And step S304, connecting the gradient enhancement cross entropy loss function with the first network model to generate a second network model.

And S305, training the second network model based on a small batch random gradient descent algorithm.

And S306, modifying the trained second network model to obtain a reasoning network model, and inputting the image into the reasoning network model to obtain a target recognition result.

According to the scheme, the designed fine feature self-enhancement module can enhance the non-significant features in the feature diagram and inhibit the significant features so as to achieve the purpose of fine feature self-enhancement, and the module can be flexibly embedded into a backbone network model of a classical neural network structure so as to improve the recognition capability of the existing network model on similar samples and improve the recognition accuracy of similar class samples.

Fig. 4 is a flowchart of another target identification method according to an embodiment of the present invention, which shows a specific method for generating a second network model, and as shown in fig. 4, the method specifically includes the following steps:

step S401, deleting a global pooling layer of the residual network, modifying the last full-connection layer into a convolution layer with a convolution kernel size of 1x1 and a channel number of C to obtain a feature map, inputting the feature map into a channel feature reactivation module, inputting the feature map output by the channel feature reactivation module into a fine feature self-enhancement module, and then connecting the fine feature self-enhancement module with the global pooling layer to generate a first network model.

In an embodiment, a backbone network is obtained by deleting a global pooling layer and a full link layer of a residual network, a structural diagram of a first network model is shown in fig. 5, fig. 5 is a schematic structural diagram of a second network model provided in an embodiment of the present invention, as shown in the figure, original training data is input to the backbone network (the backbone network is a residual network in which the global pooling layer and the full link layer are deleted), a last full link layer of the original residual network is modified into a convolutional layer with a convolutional kernel size of 1x1 and a channel number of C, an obtained feature map is input to a channel feature reactivation module, and the channel feature reactivation module is connected to a fine feature self-enhancement module and then connected to the global pooling layer to obtain the first network model.
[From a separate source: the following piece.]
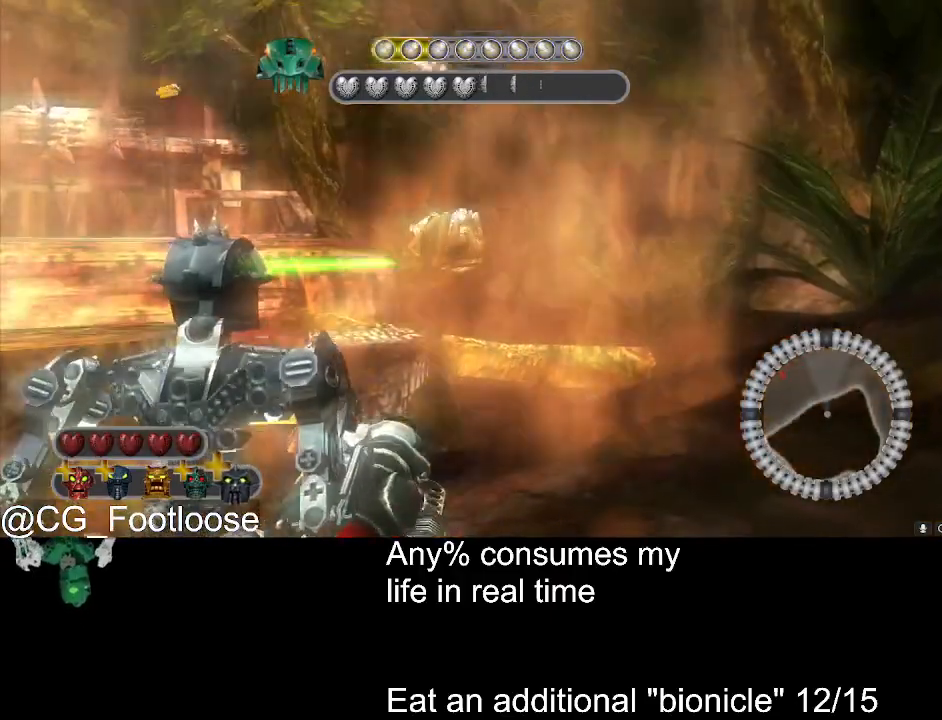
{"keys": [], "mouse": ["wheel_down"], "events": [[150, "w", "up"], [233, "d", "down"], [416, "d", "up"], [466, "mouse_wheel_down", "down"]]}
And S402, connecting the gradient enhancement cross entropy loss function with the first network model to generate a second network model.
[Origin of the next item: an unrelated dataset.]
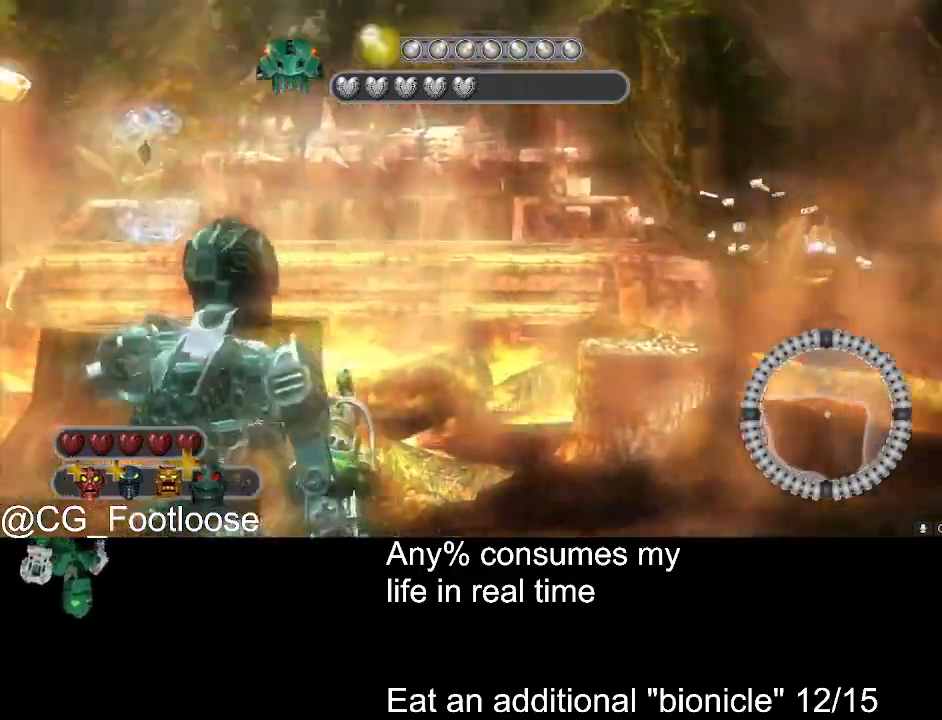
{"keys": [], "mouse": [], "events": [[16, "mouse_wheel_down", "up"], [116, "d", "down"], [116, "mouse_wheel_down", "down"], [150, "mouse_wheel_down", "up"], [200, "d", "up"], [300, "a", "down"], [400, "a", "up"]]}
As shown in fig. 5, after the fine feature self-enhancement module is accessed to the global pooling layer to obtain the feature map, the gradient enhancement cross entropy loss function is connected to obtain the final second network model, which is a complete training network model.

And S403, training the second network model based on a small batch random gradient descent algorithm.
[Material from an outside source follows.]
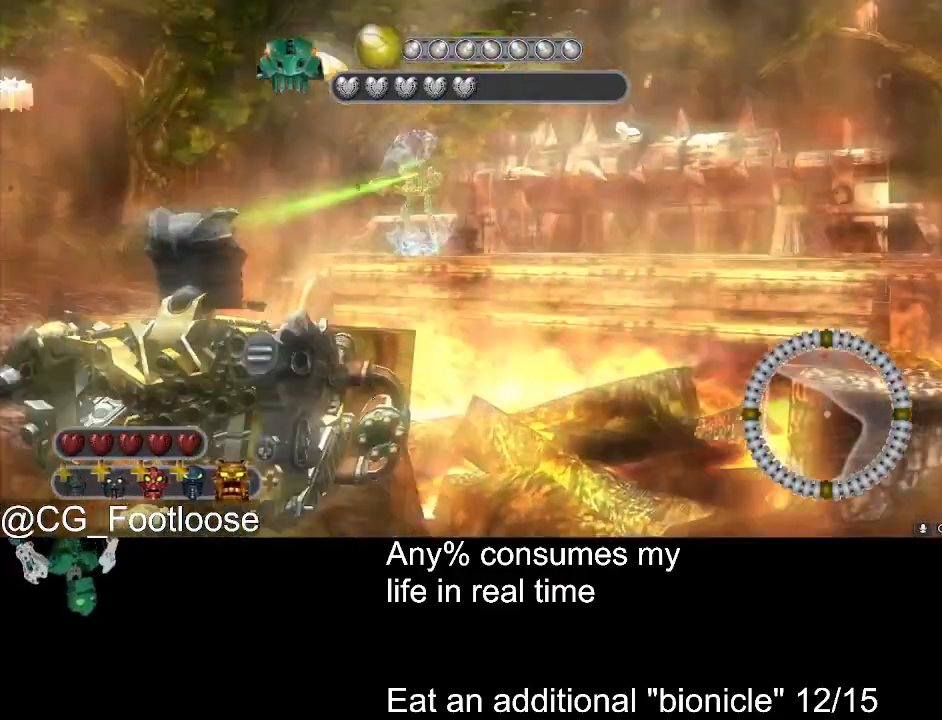
{"keys": [], "mouse": ["left"], "events": [[33, "w", "down"], [83, "d", "down"], [133, "d", "up"], [133, "w", "up"], [183, "mouse_wheel_down", "down"], [216, "mouse_wheel_down", "up"], [400, "a", "down"], [400, "mouse_left", "down"], [450, "a", "up"]]}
And S404, modifying the trained second network model to obtain a reasoning network model, and inputting the image into the reasoning network model to obtain a target recognition result.

In an embodiment, as shown in fig. 6, fig. 6 is a schematic structural diagram of the inference network model provided in the embodiment of the present invention, specifically, the fine feature self-enhancement module and the gradient enhancement cross entropy loss function in the trained second network model are deleted, and the Softmax loss function is accessed after the global pooling layer to obtain the inference network model. Correspondingly, after the inference model is obtained, test data can be input into the model to obtain a corresponding target recognition result.

According to the scheme, the channel feature reactivation module and the fine feature self-enhancement module are embedded into the neural network structure to generate a first network model, and the gradient enhancement cross entropy loss function is connected with the first network model to generate a second network model; training the second network model based on a small batch random gradient descent algorithm; and modifying the trained second network model to obtain a reasoning network model, and inputting the image into the reasoning network model to obtain a target recognition result.

Fig. 7 is a flowchart of another target identification method according to an embodiment of the present invention, which provides a specific method for generating a second network model by connecting a gradient-enhanced cross entropy loss function to a first network model, and as shown in fig. 7, the method specifically includes the following steps:

and S701, deleting a global pooling layer of the residual network, modifying the last full-link layer into a convolution layer with a convolution kernel size of 1x1 and a channel number of C to obtain a feature map, inputting the feature map into a channel feature reactivation module, and inputting the feature map output by the channel feature reactivation module into a fine feature self-enhancement module to generate a first network model.

Step S702, adjusting the loss value of the sample through a loss adjusting factor introduced in the gradient enhanced cross entropy loss function, and meanwhile, operating the negative sample meeting the preset condition to generate a second network model.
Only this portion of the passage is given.